Using the figures cited on the show, the standings were lopsided:

Advanced Micro Devices (NASDAQ:AMD): up 74%

Marvell Technology (NASDAQ:MRVL): up 67%

NVIDIA (NASDAQ:NVDA) and Applied Materials (NASDAQ:AMAT): up "only" 14 to 15%

The most speculative names led the rally, while the largest players lagged, which is a pattern often seen in the late stages of momentum-driven moves.

The bullish argument is that prices are finally catching up with improving underlying fundamentals. One panelist pointed to strong Q1 earnings, with overall growth near 29% and tech earnings exceeding 40%, which was well above expectations. That growth is being driven by roughly $700 billion in hyperscaler data center spending, fueling sustained demand for chips.

Micron Technology's valuation was highlighted as still reasonable relative to growth. The company reported revenue of $13.64 billion and guided to $18.7 billion next quarter, with margins expanding.

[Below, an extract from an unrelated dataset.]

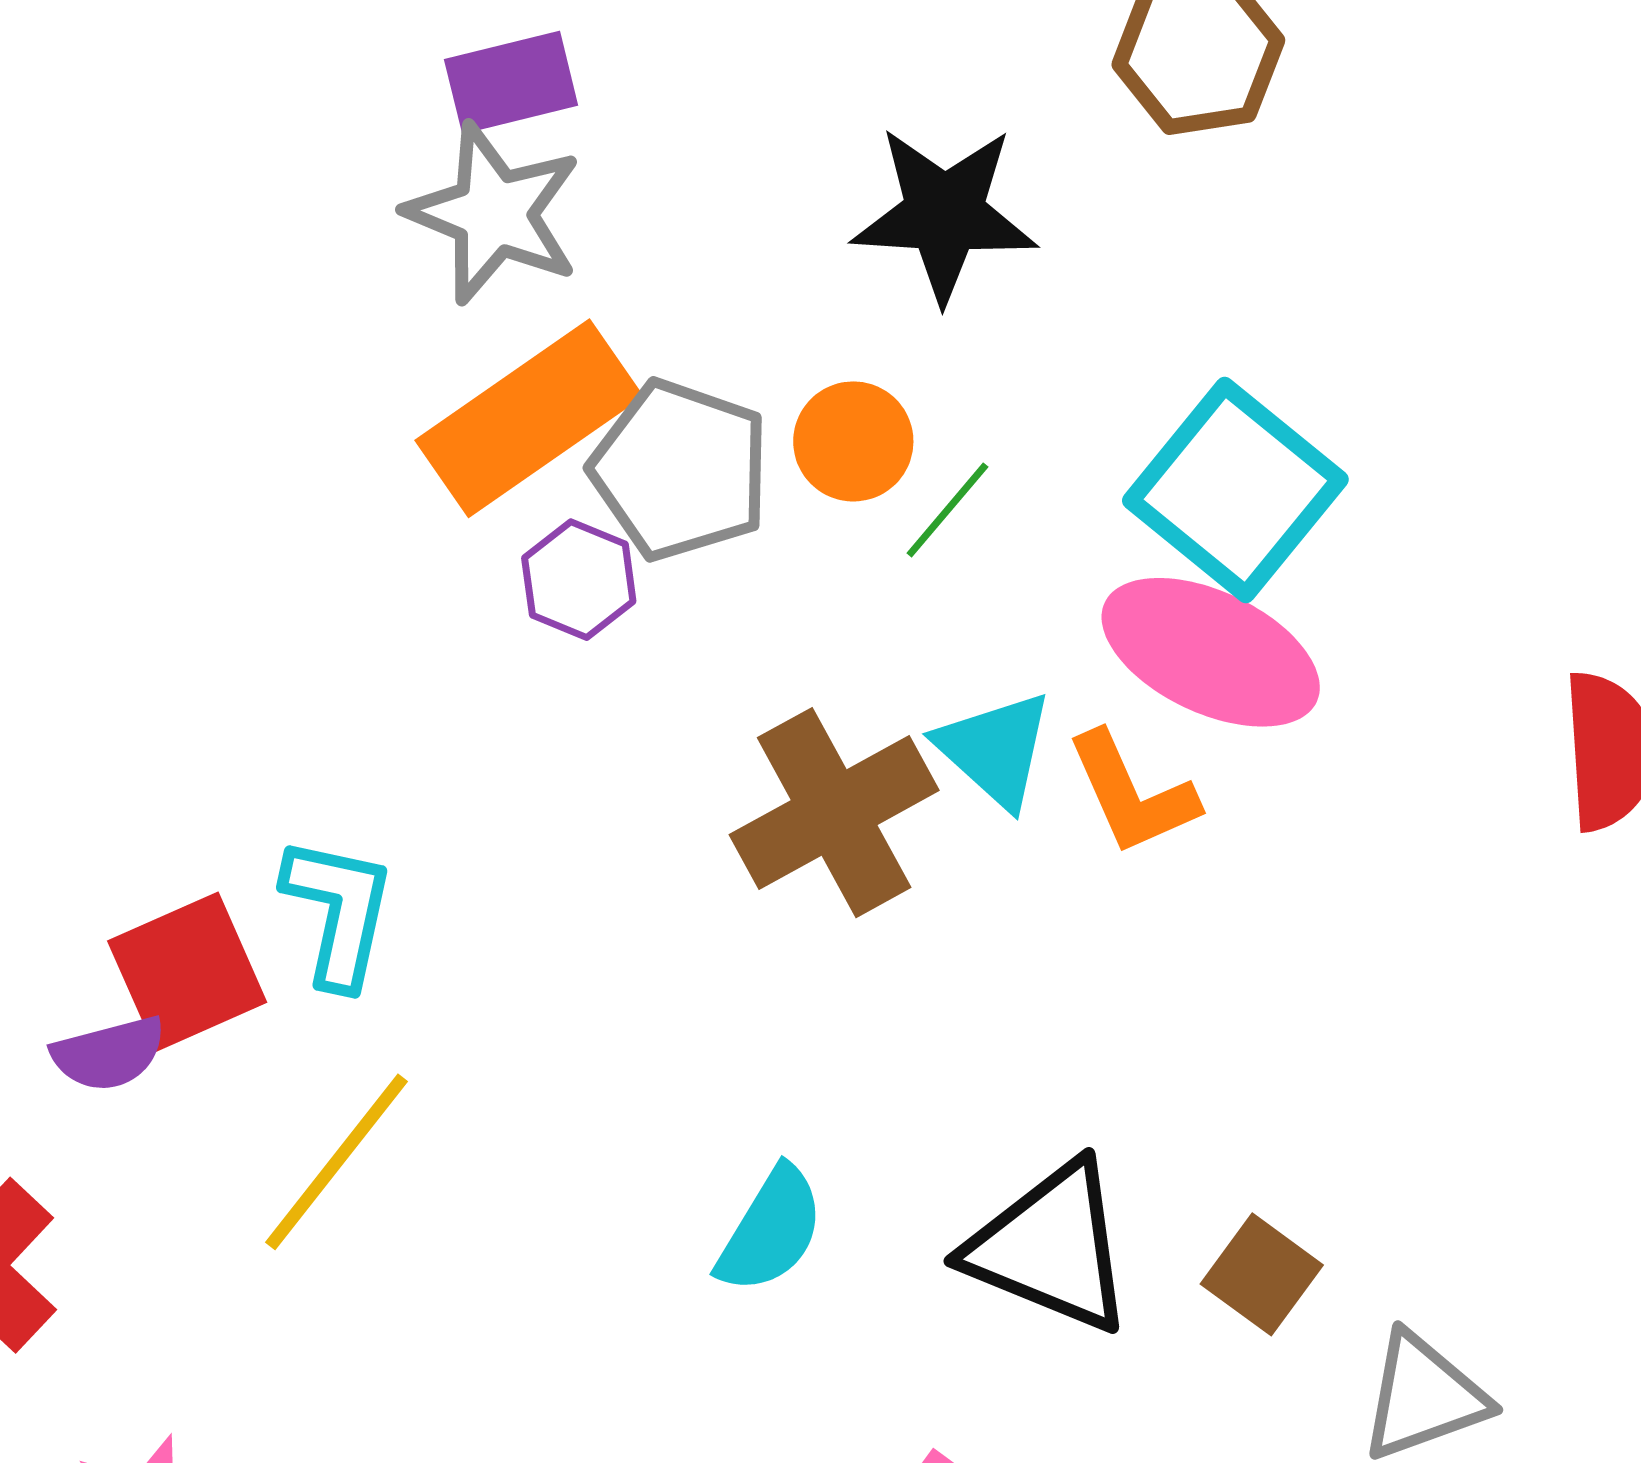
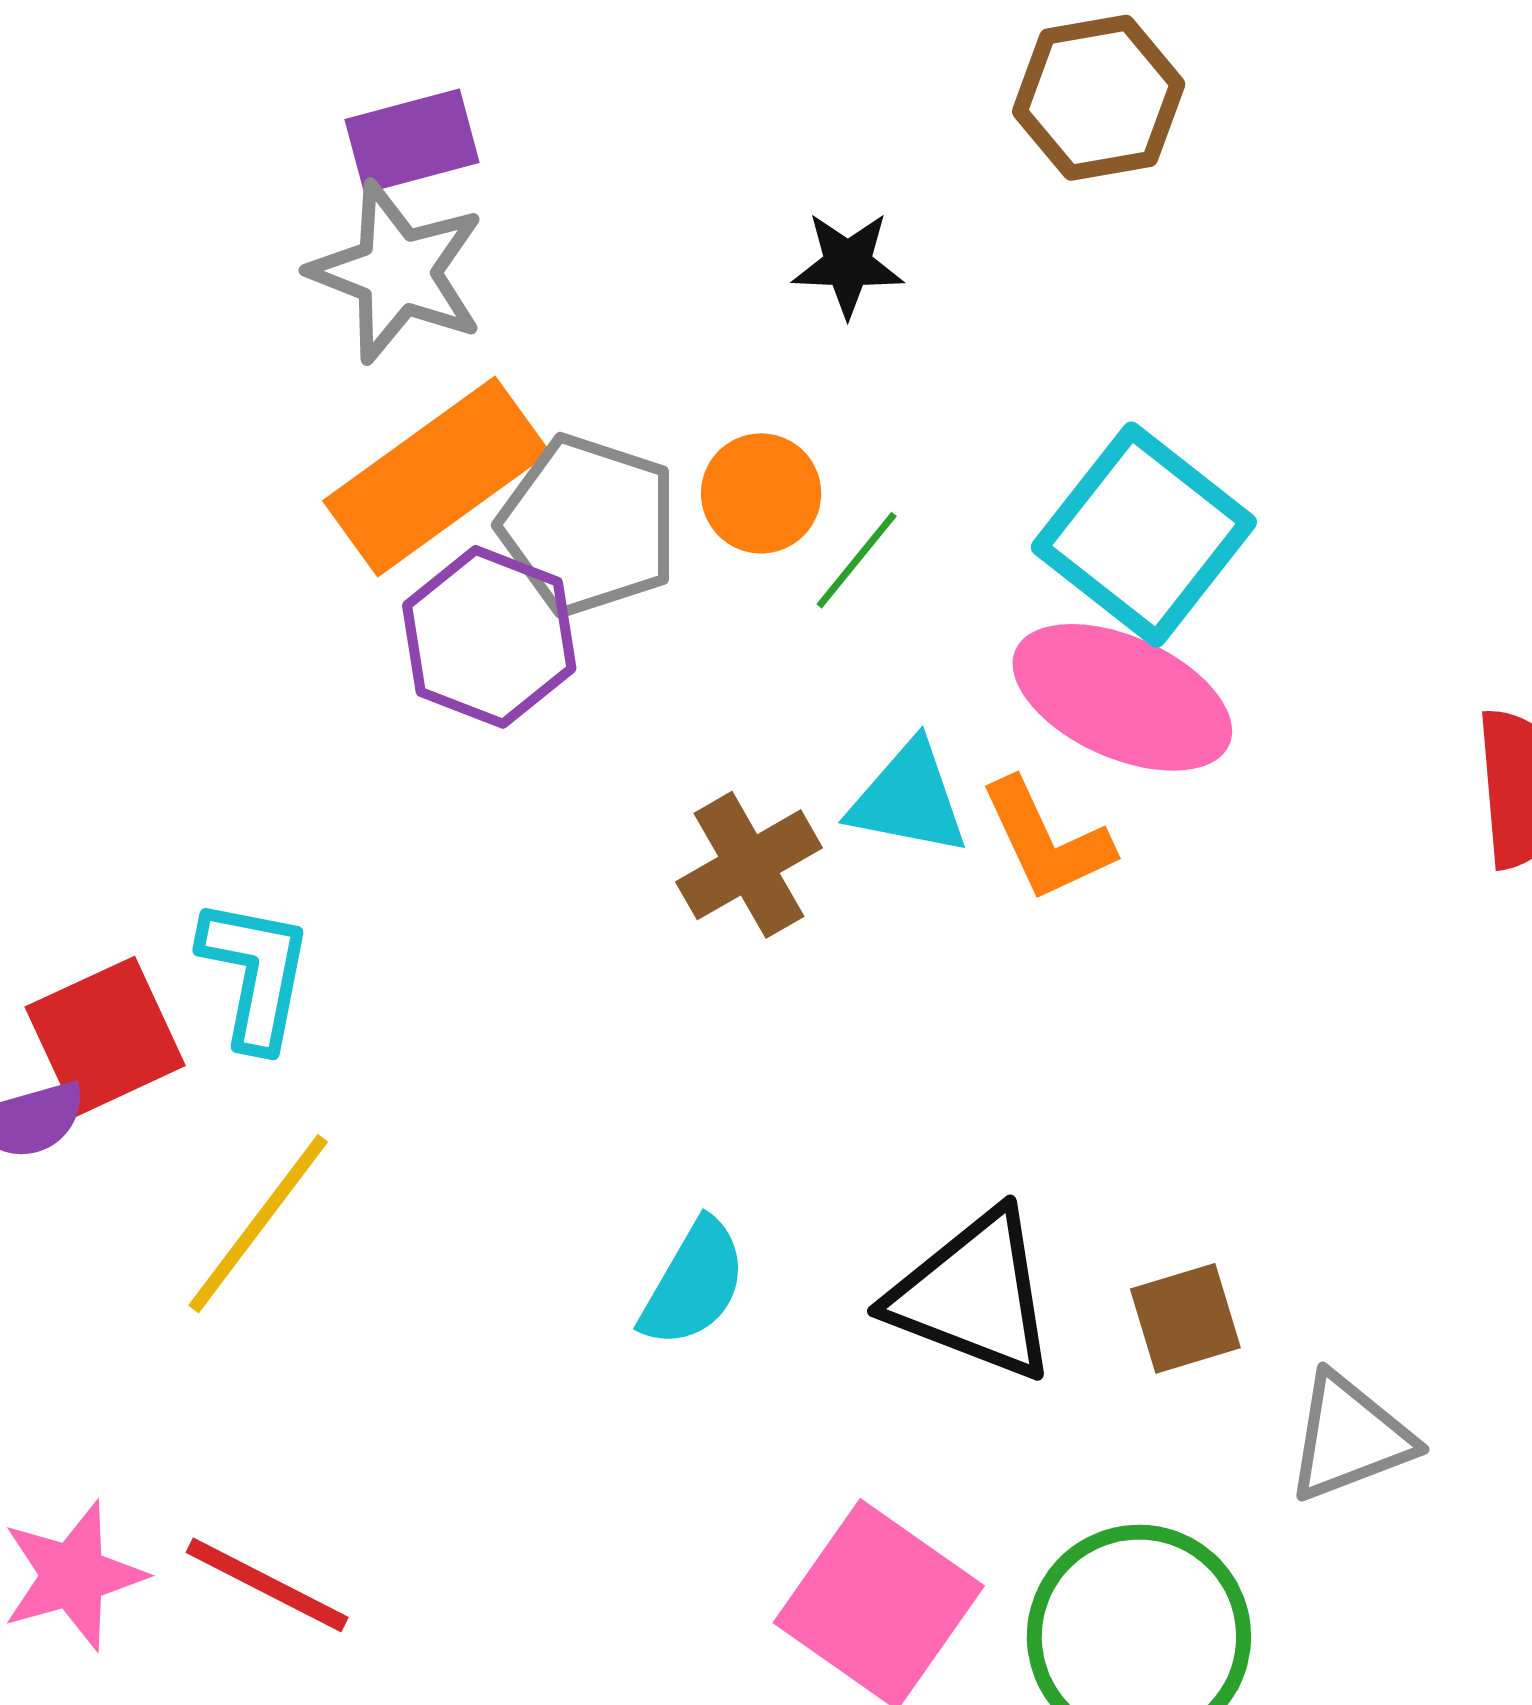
black star: (944, 214) -> (848, 264), size x0.6
purple hexagon: (579, 580) -> (489, 637), size x1.5
cyan triangle: (995, 750) -> (909, 799), turned -30
brown cross: (834, 813) -> (749, 865), size x0.7
brown square: (1262, 1274) -> (1185, 1318), turned 38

One caller said, "Micron's valuation is not some valuation that makes you say, oh my God, there's got to be a trapdoor opening up under the share price sometime soon." For NVIDIA, the pullback from $213 to around $199 was framed as an opportunity, with expectations that AI CapEx is "projected to get higher next year."

The host cited that Wolfe Research called chips "overbought, extended, overhyped" and questioned whether 60 to 70% monthly gains are sustainable. A separate caller flagged a thesis-change risk for NVIDIA that Alphabet's TPUs and Amazon's Trainium chips could challenge NVIDIA's dominance. There is a longer-horizon ceiling, too, that "We will hit a wall at some point simply because we run out of energy."

For context on Intel's 114% move, the company posted non-GAAP EPS of $0.29 against a $0.0127 consensus and revenue of $13.577 billion, with Data Center and AI revenue up 22% YoY. CEO Lip-Bu Tan's 8-K commentary tied the rally to agentic AI driving demand for Intel's CPUs and packaging.